Speaking of Bad Sounding Heavy Vinyl
If you go to our blog On The Record and do a search for Steppenwolf Gold, you can read our scathing review of the awful Analogue Productions pressing that came out recently. An excerpt:
Right from the get-go, thick, murky, compressed, lifeless, ambience-free, dead-as-a-doornail sound started to come out of my speakers. Like sludge from a sewer you might say. What the hell was going on?
I quickly grabbed a Super Hot copy off the shelf and put it on the table.
Here was the energy, clarity, richness, space and more that had been missing mere moments before from the Heavy Vinyl pressing.
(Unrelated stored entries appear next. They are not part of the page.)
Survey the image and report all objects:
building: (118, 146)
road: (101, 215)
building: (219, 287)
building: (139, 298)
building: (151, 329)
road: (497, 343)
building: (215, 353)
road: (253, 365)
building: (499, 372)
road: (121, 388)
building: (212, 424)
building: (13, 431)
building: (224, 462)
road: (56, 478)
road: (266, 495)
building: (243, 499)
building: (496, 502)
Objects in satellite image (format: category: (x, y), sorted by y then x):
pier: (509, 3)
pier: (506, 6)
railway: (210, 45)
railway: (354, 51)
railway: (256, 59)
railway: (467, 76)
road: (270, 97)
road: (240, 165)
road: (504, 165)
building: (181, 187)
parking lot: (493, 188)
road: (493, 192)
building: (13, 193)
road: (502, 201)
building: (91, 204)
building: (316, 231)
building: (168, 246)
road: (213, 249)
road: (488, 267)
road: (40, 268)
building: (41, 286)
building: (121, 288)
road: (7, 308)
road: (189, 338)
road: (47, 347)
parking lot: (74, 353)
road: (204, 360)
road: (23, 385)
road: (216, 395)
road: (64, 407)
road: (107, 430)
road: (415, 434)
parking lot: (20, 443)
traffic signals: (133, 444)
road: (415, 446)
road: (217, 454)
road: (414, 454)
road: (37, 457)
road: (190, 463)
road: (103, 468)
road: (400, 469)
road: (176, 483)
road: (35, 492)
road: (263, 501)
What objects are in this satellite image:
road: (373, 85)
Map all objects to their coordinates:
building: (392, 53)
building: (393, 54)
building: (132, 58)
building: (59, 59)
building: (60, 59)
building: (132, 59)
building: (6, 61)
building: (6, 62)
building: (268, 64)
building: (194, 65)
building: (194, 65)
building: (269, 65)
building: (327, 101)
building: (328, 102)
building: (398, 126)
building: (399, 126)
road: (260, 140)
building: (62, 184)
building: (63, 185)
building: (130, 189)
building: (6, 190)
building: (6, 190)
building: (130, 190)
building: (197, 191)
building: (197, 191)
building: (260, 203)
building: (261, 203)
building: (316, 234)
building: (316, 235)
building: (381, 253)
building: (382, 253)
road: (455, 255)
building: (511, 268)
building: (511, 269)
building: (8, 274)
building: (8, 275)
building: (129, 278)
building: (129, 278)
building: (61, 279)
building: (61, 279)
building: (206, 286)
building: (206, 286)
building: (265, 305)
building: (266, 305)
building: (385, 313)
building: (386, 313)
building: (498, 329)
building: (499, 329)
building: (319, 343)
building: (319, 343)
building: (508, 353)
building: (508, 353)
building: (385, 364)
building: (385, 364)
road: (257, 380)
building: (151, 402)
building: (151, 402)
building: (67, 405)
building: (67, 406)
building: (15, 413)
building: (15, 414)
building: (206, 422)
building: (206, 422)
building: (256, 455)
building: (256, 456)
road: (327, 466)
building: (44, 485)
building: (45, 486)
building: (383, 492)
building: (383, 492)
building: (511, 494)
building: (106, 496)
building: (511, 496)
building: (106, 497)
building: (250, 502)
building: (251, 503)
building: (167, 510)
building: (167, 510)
Now, coming out my speakers was everything that makes a good vintage pressing such a joy to listen to. I felt like turning it up and rocking out. The first song is Born to Be Wild. Who doesn’t love to blast Born to Be Wild?
What a difference.
Night and Day. Maybe more!
- Born To Be Wild
- It's Never Too Late
- Rock Me
- Hey Lawdy Mama
- Move Over
- Who Needs Ya
- Magic Carpet Ride
- The Pusher
- Sookie, Sookie
- Jupiter's Child
- Screaming Night Hog
AMG 4 Star Review
The term heavy metal was rightfully named for this band. Steppenwolf fused traditional rock and R&B with late '60s contemporary heaviness. "Born to Be Wild," their signature tune, has aged amazingly well. Aside from the song's power and performance, its engineering and production is stellar. This goes for most of Steppenwolf's catalog as well. Other tracks of note include the lesser known "Rock Me, which was used in the film Candy. It's an amazing period piece that reflects the underside of Hollywood life... as an introduction to a great band, [this album is] nearly perfect.